EXTRACTED RECORDS:
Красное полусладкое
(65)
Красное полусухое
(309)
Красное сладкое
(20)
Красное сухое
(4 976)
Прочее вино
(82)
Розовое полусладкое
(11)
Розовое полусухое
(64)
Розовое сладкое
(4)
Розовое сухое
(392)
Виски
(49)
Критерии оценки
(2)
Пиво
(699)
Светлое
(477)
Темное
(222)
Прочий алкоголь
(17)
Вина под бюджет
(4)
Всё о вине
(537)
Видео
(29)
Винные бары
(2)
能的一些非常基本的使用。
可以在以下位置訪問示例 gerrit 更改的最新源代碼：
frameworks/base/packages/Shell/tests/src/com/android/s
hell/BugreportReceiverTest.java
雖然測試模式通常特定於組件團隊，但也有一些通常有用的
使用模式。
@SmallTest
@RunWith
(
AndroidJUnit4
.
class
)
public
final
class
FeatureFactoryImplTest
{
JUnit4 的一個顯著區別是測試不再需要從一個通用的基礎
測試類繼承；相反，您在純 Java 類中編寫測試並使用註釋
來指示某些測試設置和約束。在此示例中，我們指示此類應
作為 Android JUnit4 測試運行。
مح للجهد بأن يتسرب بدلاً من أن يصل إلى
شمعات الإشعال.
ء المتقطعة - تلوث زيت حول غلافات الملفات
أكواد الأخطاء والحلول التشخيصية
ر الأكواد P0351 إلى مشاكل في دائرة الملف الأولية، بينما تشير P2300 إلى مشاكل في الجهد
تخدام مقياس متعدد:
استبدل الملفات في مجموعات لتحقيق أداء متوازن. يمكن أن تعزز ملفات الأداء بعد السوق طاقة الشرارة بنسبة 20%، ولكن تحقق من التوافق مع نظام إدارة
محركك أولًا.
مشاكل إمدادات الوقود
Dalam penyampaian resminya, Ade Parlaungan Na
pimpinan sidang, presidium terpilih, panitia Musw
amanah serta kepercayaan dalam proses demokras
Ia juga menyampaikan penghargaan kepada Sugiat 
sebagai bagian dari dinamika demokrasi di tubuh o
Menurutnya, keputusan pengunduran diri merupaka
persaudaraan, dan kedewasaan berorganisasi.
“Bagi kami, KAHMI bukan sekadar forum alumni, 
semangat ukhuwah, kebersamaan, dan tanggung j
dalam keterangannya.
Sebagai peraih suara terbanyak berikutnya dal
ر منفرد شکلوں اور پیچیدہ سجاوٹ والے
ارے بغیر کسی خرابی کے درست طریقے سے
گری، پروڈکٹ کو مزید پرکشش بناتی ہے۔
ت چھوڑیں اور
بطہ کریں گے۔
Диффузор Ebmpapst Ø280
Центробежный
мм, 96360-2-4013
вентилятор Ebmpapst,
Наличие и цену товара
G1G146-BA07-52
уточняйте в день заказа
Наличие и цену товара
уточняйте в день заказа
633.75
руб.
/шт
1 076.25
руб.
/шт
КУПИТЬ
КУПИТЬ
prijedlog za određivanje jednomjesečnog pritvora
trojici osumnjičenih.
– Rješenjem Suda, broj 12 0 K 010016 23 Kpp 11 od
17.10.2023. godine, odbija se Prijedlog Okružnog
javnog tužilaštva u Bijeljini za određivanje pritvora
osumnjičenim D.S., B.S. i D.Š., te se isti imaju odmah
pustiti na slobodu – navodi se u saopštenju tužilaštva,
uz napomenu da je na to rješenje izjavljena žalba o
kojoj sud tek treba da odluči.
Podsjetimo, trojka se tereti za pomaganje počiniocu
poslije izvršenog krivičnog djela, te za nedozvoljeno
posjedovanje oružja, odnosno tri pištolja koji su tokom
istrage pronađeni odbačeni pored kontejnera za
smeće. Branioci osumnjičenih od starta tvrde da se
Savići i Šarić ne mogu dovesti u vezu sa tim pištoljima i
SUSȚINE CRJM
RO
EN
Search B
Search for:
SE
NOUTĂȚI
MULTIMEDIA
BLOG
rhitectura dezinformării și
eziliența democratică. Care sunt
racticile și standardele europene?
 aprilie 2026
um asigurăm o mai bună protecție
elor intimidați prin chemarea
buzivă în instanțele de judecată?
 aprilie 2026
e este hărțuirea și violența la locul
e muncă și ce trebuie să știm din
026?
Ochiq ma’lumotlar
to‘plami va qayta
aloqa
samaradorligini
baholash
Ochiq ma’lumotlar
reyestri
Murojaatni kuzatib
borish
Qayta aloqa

INSTRUCTIONS TO FOLLOW:
Retype word for word the lines running from the line containing "rhitectura dezinformării și" to the end of the listing, and only those.

SOLUTION TO THIS PROBLEM:
rhitectura dezinformării și
eziliența democratică. Care sunt
racticile și standardele europene?
 aprilie 2026
um asigurăm o mai bună protecție
elor intimidați prin chemarea
buzivă în instanțele de judecată?
 aprilie 2026
e este hărțuirea și violența la locul
e muncă și ce trebuie să știm din
026?
Ochiq ma’lumotlar
to‘plami va qayta
aloqa
samaradorligini
baholash
Ochiq ma’lumotlar
reyestri
Murojaatni kuzatib
borish
Qayta aloqa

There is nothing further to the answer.